Other Serious Issues That Could Cause Vomiting In Cats
- Intestinal Parasites
- Food allergies
- Intestinal foreign bodies
- Inflammatory Bowel Disease
- Metabolic Disorder (ie: Kidney Disease)
When to Take Your Vomiting Cat to the Vet
If your cat is vomiting periodically or infrequently, avoid giving them any food for approximately 12 hours. Provide your kitty with a couple of tablespoons of water every 30 minutes or give them ice cubes throughout their time of fasting. After 12 hours start feeding your cat small amounts of bland food and gradually return them to their normal feeding routine if they have stopped vomiting.
If your cat is having repeated bouts of vomiting contact your vet immediately. Continuous or severe vomiting could be a sign that your cat is seriously ill and requires immediate treatment. Contact your vet if your cat displays any of the symptoms below:
- Weakness / Lethargy
- Repeated vomiting
- Blood in vomit
- Pain / Distress
- Blood in stool
When you bring your cat to the for vomiting, you should take a sample of your cat's vomit with you. Your vet will be able to examine the sample to help determine the cause of your cat's upset stomach.

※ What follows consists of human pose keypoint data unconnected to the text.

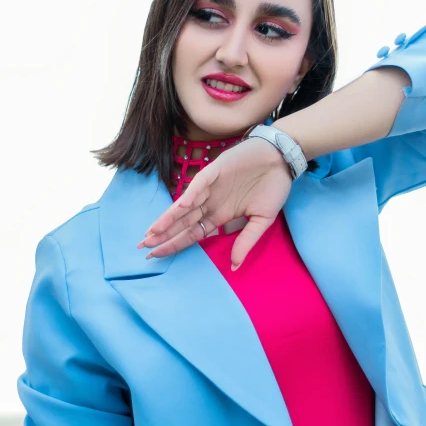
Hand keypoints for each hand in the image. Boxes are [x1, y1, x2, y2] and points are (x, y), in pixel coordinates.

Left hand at [137, 138, 291, 269]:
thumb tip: (234, 265)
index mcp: (220, 215)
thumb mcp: (262, 220)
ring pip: (185, 204)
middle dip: (163, 234)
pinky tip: (182, 206)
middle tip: (142, 247)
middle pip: (182, 222)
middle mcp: (210, 202)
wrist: (282, 159)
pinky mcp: (217, 169)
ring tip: (152, 231)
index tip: (156, 255)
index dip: (175, 244)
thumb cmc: (273, 187)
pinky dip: (192, 193)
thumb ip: (246, 241)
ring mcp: (211, 186)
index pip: (192, 233)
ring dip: (169, 217)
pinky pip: (201, 183)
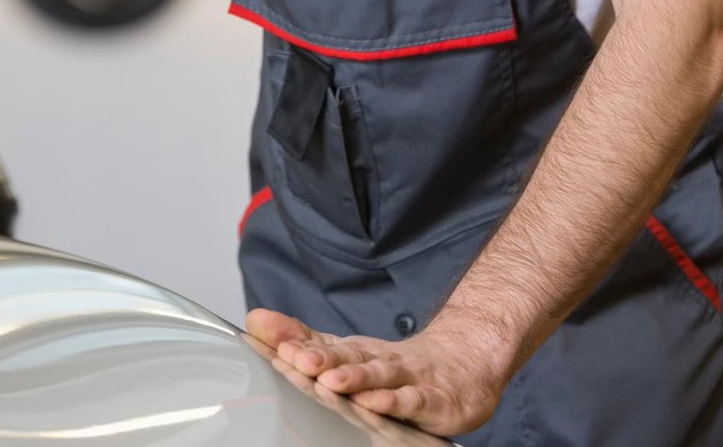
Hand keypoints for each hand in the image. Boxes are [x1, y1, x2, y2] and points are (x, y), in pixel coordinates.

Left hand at [245, 308, 507, 436]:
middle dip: (322, 358)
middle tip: (297, 358)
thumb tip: (256, 321)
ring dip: (356, 376)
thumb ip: (302, 339)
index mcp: (356, 351)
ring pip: (380, 376)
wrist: (466, 362)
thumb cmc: (398, 365)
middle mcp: (379, 361)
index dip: (299, 343)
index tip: (274, 342)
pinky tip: (377, 402)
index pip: (324, 345)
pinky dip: (395, 401)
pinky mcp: (434, 401)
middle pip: (349, 356)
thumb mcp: (349, 351)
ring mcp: (409, 379)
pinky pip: (413, 401)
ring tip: (332, 379)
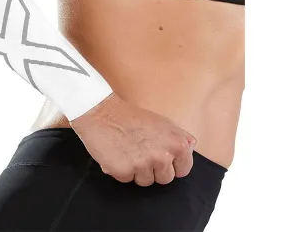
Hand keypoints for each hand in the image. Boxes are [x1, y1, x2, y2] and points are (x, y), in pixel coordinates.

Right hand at [70, 92, 196, 186]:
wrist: (102, 112)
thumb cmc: (130, 116)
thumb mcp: (161, 121)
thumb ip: (179, 136)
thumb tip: (191, 145)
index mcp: (176, 143)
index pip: (183, 169)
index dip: (171, 163)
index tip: (160, 155)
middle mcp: (163, 155)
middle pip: (164, 178)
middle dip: (153, 168)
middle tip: (140, 150)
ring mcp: (143, 165)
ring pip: (145, 181)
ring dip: (136, 170)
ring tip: (127, 150)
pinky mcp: (124, 171)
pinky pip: (126, 180)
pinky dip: (120, 169)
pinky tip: (116, 153)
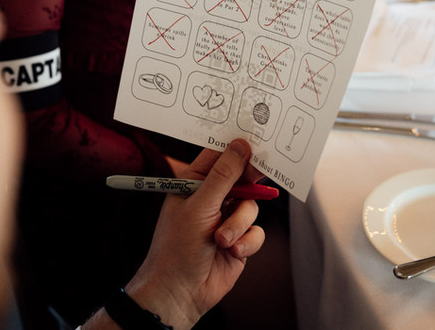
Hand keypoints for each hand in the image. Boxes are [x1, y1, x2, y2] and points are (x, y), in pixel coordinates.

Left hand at [124, 139, 265, 329]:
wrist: (180, 294)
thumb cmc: (177, 248)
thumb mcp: (199, 206)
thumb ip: (223, 176)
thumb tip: (240, 146)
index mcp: (194, 183)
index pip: (218, 156)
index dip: (236, 147)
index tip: (256, 141)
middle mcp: (211, 198)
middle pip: (241, 178)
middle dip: (248, 186)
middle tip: (256, 182)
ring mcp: (226, 219)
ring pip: (251, 207)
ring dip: (239, 224)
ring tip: (222, 240)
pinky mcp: (239, 240)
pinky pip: (256, 231)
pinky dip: (246, 242)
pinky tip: (231, 252)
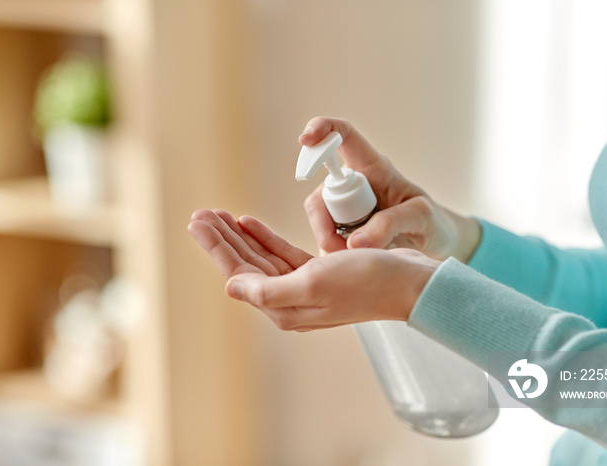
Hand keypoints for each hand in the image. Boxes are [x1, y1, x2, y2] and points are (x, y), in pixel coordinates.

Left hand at [188, 209, 439, 330]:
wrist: (408, 282)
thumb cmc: (366, 283)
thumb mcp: (314, 284)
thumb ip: (269, 289)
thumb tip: (231, 288)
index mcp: (284, 307)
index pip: (239, 274)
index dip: (217, 247)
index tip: (198, 221)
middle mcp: (290, 300)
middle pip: (246, 265)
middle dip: (222, 239)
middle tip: (201, 214)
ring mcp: (304, 286)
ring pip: (261, 257)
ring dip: (240, 236)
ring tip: (219, 215)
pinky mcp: (318, 273)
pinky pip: (282, 253)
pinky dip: (265, 237)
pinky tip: (250, 223)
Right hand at [299, 116, 480, 261]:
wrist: (436, 246)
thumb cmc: (432, 222)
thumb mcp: (421, 218)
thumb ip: (390, 224)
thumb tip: (353, 243)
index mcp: (372, 167)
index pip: (343, 136)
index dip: (322, 130)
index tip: (305, 141)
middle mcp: (352, 185)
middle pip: (319, 197)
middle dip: (326, 226)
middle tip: (349, 249)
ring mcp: (343, 210)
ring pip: (319, 224)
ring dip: (332, 245)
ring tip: (360, 259)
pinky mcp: (340, 233)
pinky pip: (325, 243)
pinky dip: (335, 257)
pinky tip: (356, 264)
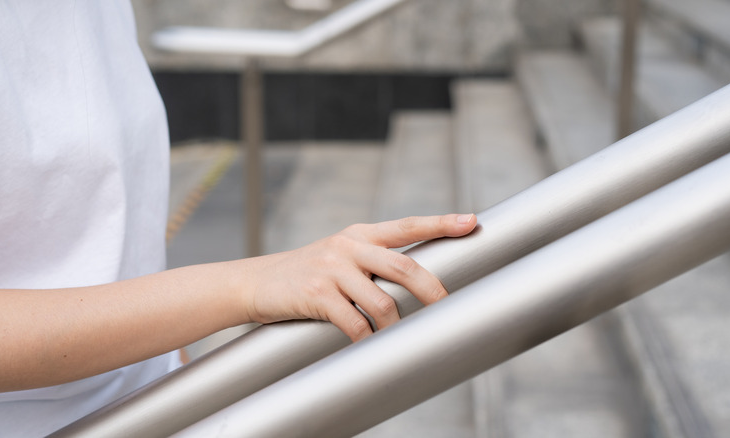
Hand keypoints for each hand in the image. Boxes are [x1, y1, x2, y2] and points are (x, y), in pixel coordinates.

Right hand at [239, 214, 476, 340]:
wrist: (259, 282)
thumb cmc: (309, 273)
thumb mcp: (341, 255)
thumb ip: (375, 260)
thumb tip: (419, 282)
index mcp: (360, 235)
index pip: (407, 226)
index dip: (440, 223)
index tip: (470, 221)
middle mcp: (348, 247)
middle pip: (403, 266)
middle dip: (430, 290)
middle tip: (445, 306)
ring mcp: (332, 269)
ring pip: (382, 301)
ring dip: (394, 323)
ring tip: (393, 333)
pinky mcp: (316, 294)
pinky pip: (355, 322)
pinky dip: (366, 337)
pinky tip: (365, 341)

- Large amounts of mucus in your cat's stomach could be a sign of an inflamed intestine
- If bile is present in your cat's vomit, it may be an indication of pancreatitis or inflammatory bowel disease.
- Undigested food can be an indication of poisoning, anxiety, or simply a sign that your cat has eaten too much or too quickly.
- Red blood is a sign that your cat's stomach may be ulcerated.
- Intestinal obstruction can make your cat's vomit have a strong smell.
Treating Vomiting in Cats
The treatment used for vomiting in cats will focus on treating the underlying condition. Depending on what is causing your cat's symptoms, treatment could be as simple as temporarily withholding food or as complex as surgery or chemotherapy.